This Diabetes Awareness Month, Spec-Savers promotes the importance of regular eye tests.
Did you know?
Just one in five adults is aware that an optometrist can detect diabetes-related eye conditions, and even diabetes, during an eye exam.
Diabetes is the primary cause of avoidable blindness in adults ages 20 to 74, so it can be overwhelming to be diagnosed with a diabetic eye disease. The good news is that regular testing can detect these conditions before they affect your eyesight, and there are treatments available that can prevent further damage from occurring.
Diabetes is a condition in which the blood glucose level is higher than normal. If blood glucose remains high for prolonged periods of time, this can damage the blood vessels throughout the body, including the eyes, which contain some of the smallest blood vessels in the body. As a result, people with diabetes are at higher risk of developing specific eye conditions.
What are these specific eye conditions?
High blood glucose levels can cause fluid to build up in the eyes and cause the lens to swell, making it difficult to focus clearly. To correct it, your blood glucose needs to remain in the target range, but it may take as long as three months for your vision to return to normal. It’s important to advise your optometrist if this occurs, so they can check if this is a symptom of a more serious problem.
The natural internal lens of the eye allows it to see and focus on an image. When that lens gets cloudy, it means a cataract has formed and the eye can’t focus like it should. People with diabetes are at greater risk of developing cataracts and are more likely to develop them at a younger age. Symptoms include blurred vision and glare, and surgery is required to replace the cloudy lens with an artificial one.
People with diabetes have double the chance of developing glaucoma compared to people with normal blood glucose levels. Medication can treat open-angle glaucoma, the most common form, by lowering eye pressure, speeding up drainage and reducing the amount of liquid your eye produces.
For less common forms of glaucoma, treatment can include medicine or special eye drops, or surgery or laser treatments to help lower eye pressure.
If you have diabetes, you’re also more likely to develop a rare condition called neovascular glaucoma. This causes new blood vessels to grow on the iris, the coloured part of the eye, which block the normal flow of fluid and raise eye pressure.

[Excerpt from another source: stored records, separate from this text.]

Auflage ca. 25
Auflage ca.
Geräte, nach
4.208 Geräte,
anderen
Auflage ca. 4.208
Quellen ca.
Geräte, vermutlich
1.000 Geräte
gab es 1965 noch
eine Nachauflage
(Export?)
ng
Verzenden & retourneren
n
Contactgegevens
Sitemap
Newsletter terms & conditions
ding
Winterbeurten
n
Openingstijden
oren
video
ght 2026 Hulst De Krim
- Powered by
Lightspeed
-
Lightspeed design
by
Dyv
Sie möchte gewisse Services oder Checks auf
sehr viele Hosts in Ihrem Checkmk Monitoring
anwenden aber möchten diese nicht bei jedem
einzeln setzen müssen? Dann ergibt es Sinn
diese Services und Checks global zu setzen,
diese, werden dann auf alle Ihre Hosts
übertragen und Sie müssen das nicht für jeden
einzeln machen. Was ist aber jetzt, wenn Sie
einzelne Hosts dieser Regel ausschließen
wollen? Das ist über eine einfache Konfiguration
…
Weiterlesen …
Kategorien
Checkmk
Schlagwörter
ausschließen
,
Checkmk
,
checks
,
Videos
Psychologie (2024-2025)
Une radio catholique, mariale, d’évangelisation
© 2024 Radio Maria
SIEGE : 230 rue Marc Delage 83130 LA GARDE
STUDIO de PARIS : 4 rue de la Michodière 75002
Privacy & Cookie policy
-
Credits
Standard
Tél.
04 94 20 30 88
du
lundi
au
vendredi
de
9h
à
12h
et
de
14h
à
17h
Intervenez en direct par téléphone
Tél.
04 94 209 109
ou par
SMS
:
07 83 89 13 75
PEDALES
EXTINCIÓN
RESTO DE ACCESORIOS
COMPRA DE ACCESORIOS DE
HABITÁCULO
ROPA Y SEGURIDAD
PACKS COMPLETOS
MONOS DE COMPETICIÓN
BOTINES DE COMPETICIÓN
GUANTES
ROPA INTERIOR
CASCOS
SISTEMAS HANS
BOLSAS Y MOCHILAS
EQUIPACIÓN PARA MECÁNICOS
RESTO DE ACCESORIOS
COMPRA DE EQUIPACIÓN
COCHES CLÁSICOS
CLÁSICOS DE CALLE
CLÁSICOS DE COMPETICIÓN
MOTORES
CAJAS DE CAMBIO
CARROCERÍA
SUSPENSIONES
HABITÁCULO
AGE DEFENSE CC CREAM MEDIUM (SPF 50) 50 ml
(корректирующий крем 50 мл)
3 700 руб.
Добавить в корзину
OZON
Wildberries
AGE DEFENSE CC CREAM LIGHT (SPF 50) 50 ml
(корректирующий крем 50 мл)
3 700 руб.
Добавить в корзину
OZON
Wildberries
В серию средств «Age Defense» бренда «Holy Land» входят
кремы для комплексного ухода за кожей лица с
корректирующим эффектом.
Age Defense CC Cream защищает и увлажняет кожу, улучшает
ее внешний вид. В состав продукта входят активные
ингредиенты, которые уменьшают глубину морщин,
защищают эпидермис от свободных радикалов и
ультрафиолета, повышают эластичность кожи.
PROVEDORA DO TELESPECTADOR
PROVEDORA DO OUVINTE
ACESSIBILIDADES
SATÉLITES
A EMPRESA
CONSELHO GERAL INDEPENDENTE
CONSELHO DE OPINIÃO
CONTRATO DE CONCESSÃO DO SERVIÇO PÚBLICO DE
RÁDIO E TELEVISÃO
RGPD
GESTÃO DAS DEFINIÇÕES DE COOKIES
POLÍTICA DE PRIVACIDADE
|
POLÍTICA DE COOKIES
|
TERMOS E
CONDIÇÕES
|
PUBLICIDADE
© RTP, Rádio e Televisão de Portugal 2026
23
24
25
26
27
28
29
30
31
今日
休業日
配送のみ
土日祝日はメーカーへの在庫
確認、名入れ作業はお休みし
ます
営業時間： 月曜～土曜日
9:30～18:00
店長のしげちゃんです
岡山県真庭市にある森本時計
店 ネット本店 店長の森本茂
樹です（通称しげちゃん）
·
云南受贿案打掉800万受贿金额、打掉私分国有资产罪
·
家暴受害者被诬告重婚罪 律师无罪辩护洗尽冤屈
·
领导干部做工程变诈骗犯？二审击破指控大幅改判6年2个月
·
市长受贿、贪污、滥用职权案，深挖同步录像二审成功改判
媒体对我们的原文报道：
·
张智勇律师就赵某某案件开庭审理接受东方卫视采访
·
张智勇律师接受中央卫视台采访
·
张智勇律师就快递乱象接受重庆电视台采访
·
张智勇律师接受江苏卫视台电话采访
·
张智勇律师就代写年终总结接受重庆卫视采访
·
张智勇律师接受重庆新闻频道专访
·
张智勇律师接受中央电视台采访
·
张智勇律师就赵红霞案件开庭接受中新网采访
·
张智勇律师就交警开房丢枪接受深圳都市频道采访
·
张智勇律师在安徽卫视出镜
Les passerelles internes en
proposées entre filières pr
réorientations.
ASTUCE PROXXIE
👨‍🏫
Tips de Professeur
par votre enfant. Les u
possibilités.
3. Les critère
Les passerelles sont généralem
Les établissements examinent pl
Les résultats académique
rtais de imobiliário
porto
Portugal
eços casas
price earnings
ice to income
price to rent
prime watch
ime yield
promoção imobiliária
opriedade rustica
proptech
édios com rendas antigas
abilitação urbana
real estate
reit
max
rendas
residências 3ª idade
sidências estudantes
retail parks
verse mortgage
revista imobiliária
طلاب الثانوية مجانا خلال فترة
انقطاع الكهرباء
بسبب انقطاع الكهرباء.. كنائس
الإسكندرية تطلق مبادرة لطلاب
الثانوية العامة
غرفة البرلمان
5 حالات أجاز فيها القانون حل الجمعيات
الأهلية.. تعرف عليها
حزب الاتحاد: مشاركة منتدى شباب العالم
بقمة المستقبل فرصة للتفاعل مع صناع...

Primary treatment is to reverse the formation of new blood vessels by using laser treatment or an anti-vascular endothelial growth factor (VEGF) injection to reduce the number of blood vessels and reduce eye pressure.
The retina is the layer of the eye that detects light which allows us to see. High blood glucose can damage the tiny vessels at the back of the eye which can result in them leaking, leading to a condition called diabetic retinopathy. If unmanaged, over time this condition can lead to gradual vision loss.
People with Type 1 diabetes rarely develop the condition before puberty. In adults, it’s rare unless they’ve had Type 1 diabetes for at least five years. Keeping tight control of your blood glucose will mean you are far less likely to get this condition.
If you have Type 2 diabetes, you may already have signs of eye problems when you’re diagnosed. Control your blood glucose, blood pressure, and cholesterol to slow or prevent the disease, and if you smoke, try to quit.
Diabetic macular oedema
The macula is the part of the eye responsible for sharp, straight-ahead vision, which we use for driving, reading and facial recognition. Diabetes can lead to macular oedema or swelling, which over time can cause sharp vision to deteriorate.
Save your vision
A full annual eye examination can help detect problems early when they’re easier to treat, which could save your vision.
Spec-Savers’ standard consultations now include a separate diabetic screening using non-invasive artificial intelligence imaging technology at no extra cost. With your permission, your screening results are shared with your ophthalmologist and general practitioner, as they are the most important team managing your condition.
It is essential that, as a person with diabetes, you regularly monitor the status of your eyes for any pathological changes as it provides an immediate monitor of how well you are managing your condition, and is the best way to ensure you have clear vision for life.